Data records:
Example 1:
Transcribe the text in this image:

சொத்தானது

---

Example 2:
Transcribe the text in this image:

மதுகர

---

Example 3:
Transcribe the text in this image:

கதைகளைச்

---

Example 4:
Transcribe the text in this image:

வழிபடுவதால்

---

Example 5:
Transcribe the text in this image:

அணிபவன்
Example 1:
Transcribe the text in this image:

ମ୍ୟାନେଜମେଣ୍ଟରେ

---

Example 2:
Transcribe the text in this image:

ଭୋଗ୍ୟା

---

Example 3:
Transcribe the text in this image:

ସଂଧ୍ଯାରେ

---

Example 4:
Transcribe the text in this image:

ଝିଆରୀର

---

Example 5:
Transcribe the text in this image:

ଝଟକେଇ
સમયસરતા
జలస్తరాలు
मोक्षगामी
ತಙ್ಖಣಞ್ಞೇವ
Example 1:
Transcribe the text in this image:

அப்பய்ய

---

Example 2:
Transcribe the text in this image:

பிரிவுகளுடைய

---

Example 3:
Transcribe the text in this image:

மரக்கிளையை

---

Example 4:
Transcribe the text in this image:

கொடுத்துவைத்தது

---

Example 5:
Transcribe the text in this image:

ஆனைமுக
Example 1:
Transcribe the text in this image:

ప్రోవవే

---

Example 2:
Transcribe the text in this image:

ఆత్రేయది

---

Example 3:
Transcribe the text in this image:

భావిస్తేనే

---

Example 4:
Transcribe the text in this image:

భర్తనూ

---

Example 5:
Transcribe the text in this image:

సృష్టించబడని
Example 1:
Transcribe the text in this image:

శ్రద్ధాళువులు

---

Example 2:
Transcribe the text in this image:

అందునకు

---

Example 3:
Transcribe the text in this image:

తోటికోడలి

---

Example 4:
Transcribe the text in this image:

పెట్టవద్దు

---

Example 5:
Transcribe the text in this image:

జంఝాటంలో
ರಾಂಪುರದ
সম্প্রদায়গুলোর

Prompt:
Print every record above. Keep each one exactly as it is.

Response:
Example 1:
Transcribe the text in this image:

சொத்தானது

---

Example 2:
Transcribe the text in this image:

மதுகர

---

Example 3:
Transcribe the text in this image:

கதைகளைச்

---

Example 4:
Transcribe the text in this image:

வழிபடுவதால்

---

Example 5:
Transcribe the text in this image:

அணிபவன்
Example 1:
Transcribe the text in this image:

ମ୍ୟାନେଜମେଣ୍ଟରେ

---

Example 2:
Transcribe the text in this image:

ଭୋଗ୍ୟା

---

Example 3:
Transcribe the text in this image:

ସଂଧ୍ଯାରେ

---

Example 4:
Transcribe the text in this image:

ଝିଆରୀର

---

Example 5:
Transcribe the text in this image:

ଝଟକେଇ
સમયસરતા
జలస్తరాలు
मोक्षगामी
ತಙ್ಖಣಞ್ಞೇವ
Example 1:
Transcribe the text in this image:

அப்பய்ய

---

Example 2:
Transcribe the text in this image:

பிரிவுகளுடைய

---

Example 3:
Transcribe the text in this image:

மரக்கிளையை

---

Example 4:
Transcribe the text in this image:

கொடுத்துவைத்தது

---

Example 5:
Transcribe the text in this image:

ஆனைமுக
Example 1:
Transcribe the text in this image:

ప్రోవవే

---

Example 2:
Transcribe the text in this image:

ఆత్రేయది

---

Example 3:
Transcribe the text in this image:

భావిస్తేనే

---

Example 4:
Transcribe the text in this image:

భర్తనూ

---

Example 5:
Transcribe the text in this image:

సృష్టించబడని
Example 1:
Transcribe the text in this image:

శ్రద్ధాళువులు

---

Example 2:
Transcribe the text in this image:

అందునకు

---

Example 3:
Transcribe the text in this image:

తోటికోడలి

---

Example 4:
Transcribe the text in this image:

పెట్టవద్దు

---

Example 5:
Transcribe the text in this image:

జంఝాటంలో
ರಾಂಪುರದ
সম্প্রদায়গুলোর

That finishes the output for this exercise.